The White House and Democratic congressional leaders are preparing a $3.5 trillion reconciliation bill that includes policies in Biden's Build Back Better agenda such as universal pre-K, tuition-free community college and financial support for childcare. Democrats have referred to the reconciliation bill has a "human infrastructure" budget bill. It could also include the creation of a Civilian Climate Corps.
House Speaker Nancy Pelosi and Senate Majority Leader Chuck Schumer have said they won't pass a separate, bipartisan $1.2 trillion physical infrastructure framework until a filibuster-proof reconciliation spending bill gets passed.
Marc Goldwein, senior vice president and senior policy director for the Committee for a Responsible Federal Budget, told Just the News that his organization has estimated that the reconciliation package will cost much more than $3.5 trillion over 10 years based on the proposed policies that have been released so far.
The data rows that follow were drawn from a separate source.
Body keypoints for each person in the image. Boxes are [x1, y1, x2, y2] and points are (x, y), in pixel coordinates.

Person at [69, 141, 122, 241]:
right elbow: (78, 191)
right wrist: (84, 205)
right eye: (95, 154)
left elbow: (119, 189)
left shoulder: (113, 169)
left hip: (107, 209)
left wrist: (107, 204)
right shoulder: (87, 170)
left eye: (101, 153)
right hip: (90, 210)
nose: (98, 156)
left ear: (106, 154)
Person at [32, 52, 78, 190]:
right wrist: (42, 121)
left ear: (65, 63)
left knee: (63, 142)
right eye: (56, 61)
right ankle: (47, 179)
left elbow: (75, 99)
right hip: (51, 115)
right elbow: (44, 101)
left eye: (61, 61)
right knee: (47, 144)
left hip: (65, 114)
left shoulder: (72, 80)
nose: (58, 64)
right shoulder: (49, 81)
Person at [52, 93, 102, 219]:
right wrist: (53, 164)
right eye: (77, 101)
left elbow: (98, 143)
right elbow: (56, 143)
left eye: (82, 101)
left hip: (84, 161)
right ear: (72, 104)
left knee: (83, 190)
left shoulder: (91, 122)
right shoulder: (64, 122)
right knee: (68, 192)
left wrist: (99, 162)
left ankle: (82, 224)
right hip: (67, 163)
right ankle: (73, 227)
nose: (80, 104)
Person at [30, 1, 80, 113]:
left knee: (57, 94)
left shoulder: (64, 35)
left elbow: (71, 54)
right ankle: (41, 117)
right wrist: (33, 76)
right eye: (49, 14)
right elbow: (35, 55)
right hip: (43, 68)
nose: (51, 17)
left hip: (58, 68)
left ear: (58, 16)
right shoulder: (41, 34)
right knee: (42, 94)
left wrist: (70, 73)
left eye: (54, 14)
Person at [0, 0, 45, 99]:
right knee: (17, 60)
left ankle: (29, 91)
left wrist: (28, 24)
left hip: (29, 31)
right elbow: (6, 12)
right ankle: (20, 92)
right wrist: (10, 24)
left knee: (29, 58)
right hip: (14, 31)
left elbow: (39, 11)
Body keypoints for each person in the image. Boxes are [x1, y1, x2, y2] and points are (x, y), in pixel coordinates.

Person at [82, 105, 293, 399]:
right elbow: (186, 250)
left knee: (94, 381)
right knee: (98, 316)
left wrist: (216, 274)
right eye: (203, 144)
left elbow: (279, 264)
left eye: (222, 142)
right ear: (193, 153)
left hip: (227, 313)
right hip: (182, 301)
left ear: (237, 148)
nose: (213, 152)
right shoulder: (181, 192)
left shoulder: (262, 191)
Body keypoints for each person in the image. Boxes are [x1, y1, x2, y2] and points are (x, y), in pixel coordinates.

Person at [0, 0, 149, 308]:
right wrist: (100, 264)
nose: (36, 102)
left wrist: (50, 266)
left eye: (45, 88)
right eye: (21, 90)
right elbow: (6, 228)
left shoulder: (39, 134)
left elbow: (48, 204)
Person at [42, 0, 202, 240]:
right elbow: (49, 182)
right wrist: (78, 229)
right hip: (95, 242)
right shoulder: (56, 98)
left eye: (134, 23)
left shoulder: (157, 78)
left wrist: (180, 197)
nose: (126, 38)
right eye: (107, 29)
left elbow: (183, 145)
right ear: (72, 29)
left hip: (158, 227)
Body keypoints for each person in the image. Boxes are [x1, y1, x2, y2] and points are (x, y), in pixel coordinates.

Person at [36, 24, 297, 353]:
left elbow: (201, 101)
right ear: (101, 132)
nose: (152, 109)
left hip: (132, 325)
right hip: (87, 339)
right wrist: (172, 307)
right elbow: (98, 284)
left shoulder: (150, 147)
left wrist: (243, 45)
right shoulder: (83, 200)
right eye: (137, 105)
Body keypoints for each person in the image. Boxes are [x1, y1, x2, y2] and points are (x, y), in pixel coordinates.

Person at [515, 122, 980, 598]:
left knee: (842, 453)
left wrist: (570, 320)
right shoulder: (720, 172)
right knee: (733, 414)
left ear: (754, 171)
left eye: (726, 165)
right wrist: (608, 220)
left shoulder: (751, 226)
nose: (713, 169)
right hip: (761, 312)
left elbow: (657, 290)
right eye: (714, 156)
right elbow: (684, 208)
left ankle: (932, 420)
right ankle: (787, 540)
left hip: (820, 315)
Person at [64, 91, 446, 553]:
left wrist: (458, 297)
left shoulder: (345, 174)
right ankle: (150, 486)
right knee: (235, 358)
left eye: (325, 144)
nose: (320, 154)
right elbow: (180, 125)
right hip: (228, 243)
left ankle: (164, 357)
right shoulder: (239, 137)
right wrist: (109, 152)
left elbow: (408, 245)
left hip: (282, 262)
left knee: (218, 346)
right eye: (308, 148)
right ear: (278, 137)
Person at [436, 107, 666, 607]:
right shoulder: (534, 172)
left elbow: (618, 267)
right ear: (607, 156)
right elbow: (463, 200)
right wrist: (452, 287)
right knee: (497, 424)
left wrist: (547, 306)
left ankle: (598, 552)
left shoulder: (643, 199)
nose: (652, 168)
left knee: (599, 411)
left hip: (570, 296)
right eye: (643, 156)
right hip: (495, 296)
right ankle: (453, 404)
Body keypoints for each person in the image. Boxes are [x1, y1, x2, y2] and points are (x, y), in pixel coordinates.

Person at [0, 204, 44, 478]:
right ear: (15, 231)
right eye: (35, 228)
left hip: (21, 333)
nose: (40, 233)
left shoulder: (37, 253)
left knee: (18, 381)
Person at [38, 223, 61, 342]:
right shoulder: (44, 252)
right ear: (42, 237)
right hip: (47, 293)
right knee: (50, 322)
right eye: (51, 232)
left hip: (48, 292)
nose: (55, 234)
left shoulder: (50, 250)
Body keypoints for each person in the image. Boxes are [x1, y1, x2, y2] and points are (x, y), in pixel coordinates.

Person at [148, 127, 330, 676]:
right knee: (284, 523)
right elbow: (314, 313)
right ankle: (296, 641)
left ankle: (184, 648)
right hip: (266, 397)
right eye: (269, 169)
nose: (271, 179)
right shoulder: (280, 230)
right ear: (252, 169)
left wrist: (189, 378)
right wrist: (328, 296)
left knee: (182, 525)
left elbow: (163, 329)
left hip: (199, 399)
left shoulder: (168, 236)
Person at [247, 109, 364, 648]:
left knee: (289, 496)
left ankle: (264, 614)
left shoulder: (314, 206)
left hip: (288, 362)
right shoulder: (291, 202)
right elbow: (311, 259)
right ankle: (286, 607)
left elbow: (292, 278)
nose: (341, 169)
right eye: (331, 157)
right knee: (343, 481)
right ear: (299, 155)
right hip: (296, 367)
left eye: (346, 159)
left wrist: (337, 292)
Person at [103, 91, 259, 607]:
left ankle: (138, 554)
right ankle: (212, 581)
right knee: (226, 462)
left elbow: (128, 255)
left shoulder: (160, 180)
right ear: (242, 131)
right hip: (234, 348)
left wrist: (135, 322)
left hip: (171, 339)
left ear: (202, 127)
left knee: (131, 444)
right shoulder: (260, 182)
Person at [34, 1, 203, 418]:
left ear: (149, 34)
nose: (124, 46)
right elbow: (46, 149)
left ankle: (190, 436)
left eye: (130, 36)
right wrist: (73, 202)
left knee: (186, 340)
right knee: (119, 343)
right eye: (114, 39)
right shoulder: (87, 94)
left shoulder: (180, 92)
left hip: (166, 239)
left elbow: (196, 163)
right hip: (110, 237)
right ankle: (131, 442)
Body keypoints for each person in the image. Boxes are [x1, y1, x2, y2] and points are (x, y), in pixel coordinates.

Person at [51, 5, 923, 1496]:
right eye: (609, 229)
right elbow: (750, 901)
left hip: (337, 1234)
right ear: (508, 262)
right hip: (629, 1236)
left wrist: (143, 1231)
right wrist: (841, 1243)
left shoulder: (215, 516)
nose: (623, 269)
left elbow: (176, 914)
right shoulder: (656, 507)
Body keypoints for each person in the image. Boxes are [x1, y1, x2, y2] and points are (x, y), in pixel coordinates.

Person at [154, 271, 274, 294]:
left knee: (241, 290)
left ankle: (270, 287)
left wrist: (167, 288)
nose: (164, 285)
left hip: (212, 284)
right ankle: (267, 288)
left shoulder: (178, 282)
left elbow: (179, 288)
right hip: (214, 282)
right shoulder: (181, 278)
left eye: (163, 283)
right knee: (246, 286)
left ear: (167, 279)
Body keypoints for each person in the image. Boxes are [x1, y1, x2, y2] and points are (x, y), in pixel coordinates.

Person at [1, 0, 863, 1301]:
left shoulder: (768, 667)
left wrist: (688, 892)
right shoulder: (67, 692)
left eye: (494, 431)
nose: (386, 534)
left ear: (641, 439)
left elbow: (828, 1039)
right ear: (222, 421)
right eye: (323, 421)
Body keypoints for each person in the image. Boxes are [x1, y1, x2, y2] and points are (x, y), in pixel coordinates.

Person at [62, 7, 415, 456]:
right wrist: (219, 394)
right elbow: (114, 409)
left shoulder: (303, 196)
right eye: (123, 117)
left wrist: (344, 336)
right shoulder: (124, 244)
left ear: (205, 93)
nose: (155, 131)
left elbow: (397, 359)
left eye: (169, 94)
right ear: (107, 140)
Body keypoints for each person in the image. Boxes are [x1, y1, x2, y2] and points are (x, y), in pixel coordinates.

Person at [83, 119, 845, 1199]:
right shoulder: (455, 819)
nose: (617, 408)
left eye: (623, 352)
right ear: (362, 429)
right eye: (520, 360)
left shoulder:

"It seems like they're going to have a bunch of policies that go for not the full 10 years and expire early," he said. "We've estimated that the reconciliation bill is actually more like $5-5.5 trillion worth of policies and they are fitting into a $3.5 trillion framework by cutting it off early."
The CRFB estimates that "the policies under consideration could cost between $5 trillion and $5.5 trillion over a decade, assuming they are made permanent," said Goldwein. "In order to fit these proposals within a $3.5 trillion budget target, lawmakers apparently intend to have some policies expire before the end of the ten-year budget window, using this oft-criticized budget gimmick to hide their true cost."
According to the CRFB's analysis, the actual cost of the proposals will "ultimately depend heavily on details that have yet to be revealed."
The bipartisan framework and the Build Back Better reconciliation bill have not been drafted into formal legislative language at this time.